* [Texte proposé]
◇ ◇ ◇

De façon encore plus insidieuse, nous avions fini par croire que notre technologie nous conférait de super-pouvoirs…  Or il semble bien que si nous pouvons faire de plus en plus de choses remarquables, nous sommes singulièrement dépourvus de capacité basique de réaction sans téléphone, sans route et sans électricité ! Et au bout de quelques heures, les téléphones portables s’éteignent, irrésistiblement.

Quand les cygnes noirs se multiplient, il faut se préparer à l’imprévisible.

Il serait vain de vouloir établir un lien entre ces événements qui relèvent de séries de causalité bien différentes. Mais ce qui est certain, c’est que tous les exercices de planification et de prévision tant au niveau des Etats que des entreprises qui s’appuient sur un raisonnement inductif partant du principe qu’il est possible de passer d’un état A à un état B à partir d’une loi connue, et donc d’en prévoir les effets avec une relative certitude,  doivent être ajustés avec une « variable de précaution « significative. Or  cette introduction massive du doute n’est plus  cotée au panthéon des valeurs managériales. On a voulu gommer tout ce qui pouvait être interprété comme une faille  dans l’armure de confiance avec laquelle les dirigeants ont appris à se protéger. Douter c’est forcément être faible face aux impératifs du court terme.  Le volontarisme a tout crin peut séduire la bourse, il n’arrêtera pas les tsunamis.

◇ ◇ ◇

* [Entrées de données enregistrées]
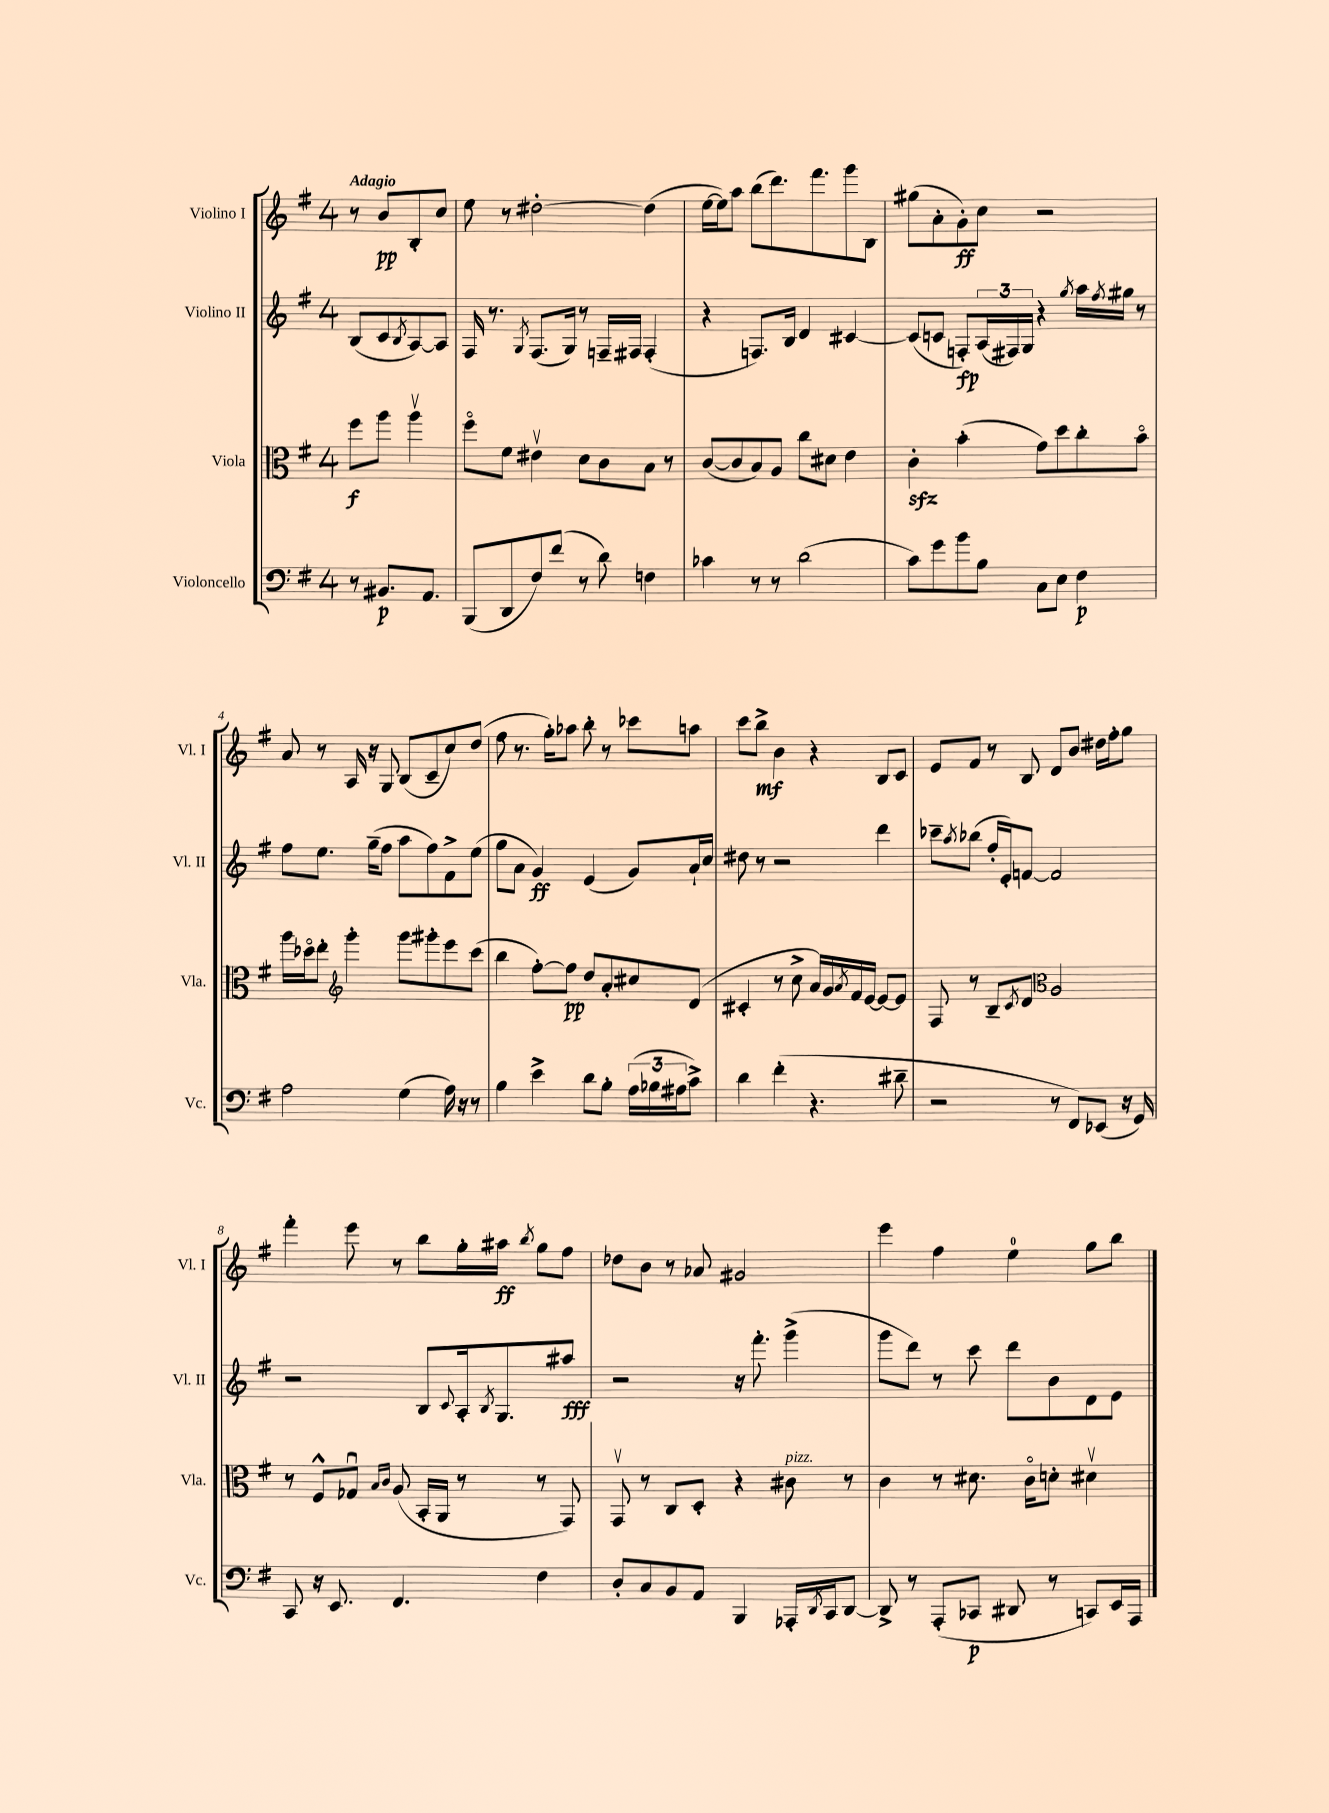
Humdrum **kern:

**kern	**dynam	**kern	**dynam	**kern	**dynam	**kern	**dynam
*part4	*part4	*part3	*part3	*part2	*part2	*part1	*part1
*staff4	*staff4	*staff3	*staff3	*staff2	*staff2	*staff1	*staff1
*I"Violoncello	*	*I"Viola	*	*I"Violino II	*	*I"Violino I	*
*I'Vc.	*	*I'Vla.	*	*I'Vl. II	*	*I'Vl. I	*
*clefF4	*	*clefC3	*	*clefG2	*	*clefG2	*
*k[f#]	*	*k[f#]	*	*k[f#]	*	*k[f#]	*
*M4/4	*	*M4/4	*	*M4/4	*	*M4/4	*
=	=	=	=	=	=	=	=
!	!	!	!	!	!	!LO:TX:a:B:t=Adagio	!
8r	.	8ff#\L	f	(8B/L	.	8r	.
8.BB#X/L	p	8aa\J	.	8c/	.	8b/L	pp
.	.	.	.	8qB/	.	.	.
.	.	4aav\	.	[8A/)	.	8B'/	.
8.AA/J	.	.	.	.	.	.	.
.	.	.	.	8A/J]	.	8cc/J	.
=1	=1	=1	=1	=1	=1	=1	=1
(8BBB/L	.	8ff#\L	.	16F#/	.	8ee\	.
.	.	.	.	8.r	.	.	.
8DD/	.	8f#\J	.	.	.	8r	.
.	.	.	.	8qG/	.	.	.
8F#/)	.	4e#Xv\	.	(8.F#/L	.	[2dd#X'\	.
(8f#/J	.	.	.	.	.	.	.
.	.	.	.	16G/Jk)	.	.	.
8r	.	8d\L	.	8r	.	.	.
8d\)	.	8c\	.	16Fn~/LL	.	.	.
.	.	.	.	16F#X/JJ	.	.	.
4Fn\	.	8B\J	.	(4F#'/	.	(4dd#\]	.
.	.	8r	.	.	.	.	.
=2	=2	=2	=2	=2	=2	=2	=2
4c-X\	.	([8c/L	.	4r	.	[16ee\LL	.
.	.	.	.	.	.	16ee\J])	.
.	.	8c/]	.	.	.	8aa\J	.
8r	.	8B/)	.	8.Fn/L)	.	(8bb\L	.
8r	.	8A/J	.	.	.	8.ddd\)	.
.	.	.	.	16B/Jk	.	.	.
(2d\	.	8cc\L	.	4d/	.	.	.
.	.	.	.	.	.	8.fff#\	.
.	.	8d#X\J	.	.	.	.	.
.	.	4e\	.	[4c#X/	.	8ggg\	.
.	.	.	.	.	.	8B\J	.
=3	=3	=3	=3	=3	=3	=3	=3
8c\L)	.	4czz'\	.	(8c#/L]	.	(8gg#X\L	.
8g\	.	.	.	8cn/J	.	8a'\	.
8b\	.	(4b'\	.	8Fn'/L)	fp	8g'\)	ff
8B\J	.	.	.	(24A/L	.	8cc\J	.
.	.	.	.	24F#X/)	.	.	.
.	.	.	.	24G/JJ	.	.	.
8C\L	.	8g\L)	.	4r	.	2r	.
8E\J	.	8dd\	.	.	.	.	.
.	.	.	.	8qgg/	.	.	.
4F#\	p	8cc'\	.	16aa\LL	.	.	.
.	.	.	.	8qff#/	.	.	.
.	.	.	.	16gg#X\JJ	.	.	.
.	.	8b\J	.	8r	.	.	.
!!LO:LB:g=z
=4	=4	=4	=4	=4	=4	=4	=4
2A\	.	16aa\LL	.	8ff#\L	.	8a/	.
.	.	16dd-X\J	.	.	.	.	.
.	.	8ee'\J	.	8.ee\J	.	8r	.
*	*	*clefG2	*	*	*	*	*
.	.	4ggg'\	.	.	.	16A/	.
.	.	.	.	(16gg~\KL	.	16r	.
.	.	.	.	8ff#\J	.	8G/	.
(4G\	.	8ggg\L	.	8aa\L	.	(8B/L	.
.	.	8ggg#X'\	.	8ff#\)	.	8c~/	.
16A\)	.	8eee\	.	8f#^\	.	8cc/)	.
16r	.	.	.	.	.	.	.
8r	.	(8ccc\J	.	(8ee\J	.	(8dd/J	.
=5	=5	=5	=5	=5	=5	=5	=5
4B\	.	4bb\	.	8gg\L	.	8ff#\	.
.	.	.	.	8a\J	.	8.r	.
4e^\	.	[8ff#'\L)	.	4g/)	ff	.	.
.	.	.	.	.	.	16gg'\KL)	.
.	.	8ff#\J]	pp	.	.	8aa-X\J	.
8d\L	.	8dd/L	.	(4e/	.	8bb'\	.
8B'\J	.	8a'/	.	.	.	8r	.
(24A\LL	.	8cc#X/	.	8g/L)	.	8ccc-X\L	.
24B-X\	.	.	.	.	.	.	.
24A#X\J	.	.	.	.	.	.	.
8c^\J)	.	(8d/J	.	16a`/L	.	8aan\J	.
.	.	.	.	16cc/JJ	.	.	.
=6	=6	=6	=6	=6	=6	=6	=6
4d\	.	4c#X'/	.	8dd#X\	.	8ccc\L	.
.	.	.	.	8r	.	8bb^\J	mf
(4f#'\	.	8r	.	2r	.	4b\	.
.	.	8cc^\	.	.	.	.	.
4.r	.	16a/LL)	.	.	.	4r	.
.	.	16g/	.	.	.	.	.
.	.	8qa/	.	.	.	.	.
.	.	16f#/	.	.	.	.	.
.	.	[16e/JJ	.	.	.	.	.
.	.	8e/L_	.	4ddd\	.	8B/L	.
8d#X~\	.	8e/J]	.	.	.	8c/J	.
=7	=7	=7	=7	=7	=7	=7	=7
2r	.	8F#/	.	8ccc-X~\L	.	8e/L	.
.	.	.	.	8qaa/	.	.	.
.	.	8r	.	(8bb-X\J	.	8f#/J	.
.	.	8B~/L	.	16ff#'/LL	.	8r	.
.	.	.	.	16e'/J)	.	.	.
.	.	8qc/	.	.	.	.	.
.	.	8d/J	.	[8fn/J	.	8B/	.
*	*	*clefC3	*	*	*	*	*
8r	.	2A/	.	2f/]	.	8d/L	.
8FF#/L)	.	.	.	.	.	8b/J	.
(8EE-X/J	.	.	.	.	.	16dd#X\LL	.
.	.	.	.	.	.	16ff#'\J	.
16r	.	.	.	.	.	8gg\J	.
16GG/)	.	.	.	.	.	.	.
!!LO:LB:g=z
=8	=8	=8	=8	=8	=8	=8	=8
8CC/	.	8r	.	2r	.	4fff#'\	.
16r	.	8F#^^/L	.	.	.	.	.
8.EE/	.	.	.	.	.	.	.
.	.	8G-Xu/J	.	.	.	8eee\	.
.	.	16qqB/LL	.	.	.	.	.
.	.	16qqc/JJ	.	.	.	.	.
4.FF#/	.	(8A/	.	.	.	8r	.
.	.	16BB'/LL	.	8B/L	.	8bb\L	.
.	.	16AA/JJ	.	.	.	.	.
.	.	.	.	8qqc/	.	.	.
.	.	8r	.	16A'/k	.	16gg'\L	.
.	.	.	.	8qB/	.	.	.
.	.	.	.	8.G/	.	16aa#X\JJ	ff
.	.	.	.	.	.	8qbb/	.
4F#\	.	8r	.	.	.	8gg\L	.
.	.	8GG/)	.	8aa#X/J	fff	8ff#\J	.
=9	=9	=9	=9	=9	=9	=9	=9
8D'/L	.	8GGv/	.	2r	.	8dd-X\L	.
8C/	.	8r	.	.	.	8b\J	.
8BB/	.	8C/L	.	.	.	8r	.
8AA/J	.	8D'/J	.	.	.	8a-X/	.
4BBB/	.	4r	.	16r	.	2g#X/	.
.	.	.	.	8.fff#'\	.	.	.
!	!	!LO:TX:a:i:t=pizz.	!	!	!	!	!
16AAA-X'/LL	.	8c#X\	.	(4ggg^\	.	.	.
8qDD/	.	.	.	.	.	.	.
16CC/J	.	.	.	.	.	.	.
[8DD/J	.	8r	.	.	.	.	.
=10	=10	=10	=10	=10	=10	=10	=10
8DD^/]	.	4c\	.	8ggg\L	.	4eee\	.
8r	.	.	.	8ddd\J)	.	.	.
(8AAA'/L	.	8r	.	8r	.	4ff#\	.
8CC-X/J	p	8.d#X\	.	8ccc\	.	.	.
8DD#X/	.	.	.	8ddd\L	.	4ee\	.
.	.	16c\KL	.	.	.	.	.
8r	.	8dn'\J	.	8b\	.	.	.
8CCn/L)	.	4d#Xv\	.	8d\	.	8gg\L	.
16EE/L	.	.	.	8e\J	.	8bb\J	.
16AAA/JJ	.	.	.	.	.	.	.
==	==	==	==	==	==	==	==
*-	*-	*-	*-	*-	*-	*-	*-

◇ ◇ ◇

* [Exercice]
Recopiez en entier le texte sur les cygnes noirs, sans y changer un seul mot. Les enregistrements forment un matériel distinct du texte.

* [Résultat]
De façon encore plus insidieuse, nous avions fini par croire que notre technologie nous conférait de super-pouvoirs…  Or il semble bien que si nous pouvons faire de plus en plus de choses remarquables, nous sommes singulièrement dépourvus de capacité basique de réaction sans téléphone, sans route et sans électricité ! Et au bout de quelques heures, les téléphones portables s’éteignent, irrésistiblement.

Quand les cygnes noirs se multiplient, il faut se préparer à l’imprévisible.

Il serait vain de vouloir établir un lien entre ces événements qui relèvent de séries de causalité bien différentes. Mais ce qui est certain, c’est que tous les exercices de planification et de prévision tant au niveau des Etats que des entreprises qui s’appuient sur un raisonnement inductif partant du principe qu’il est possible de passer d’un état A à un état B à partir d’une loi connue, et donc d’en prévoir les effets avec une relative certitude,  doivent être ajustés avec une « variable de précaution « significative. Or  cette introduction massive du doute n’est plus  cotée au panthéon des valeurs managériales. On a voulu gommer tout ce qui pouvait être interprété comme une faille  dans l’armure de confiance avec laquelle les dirigeants ont appris à se protéger. Douter c’est forcément être faible face aux impératifs du court terme.  Le volontarisme a tout crin peut séduire la bourse, il n’arrêtera pas les tsunamis.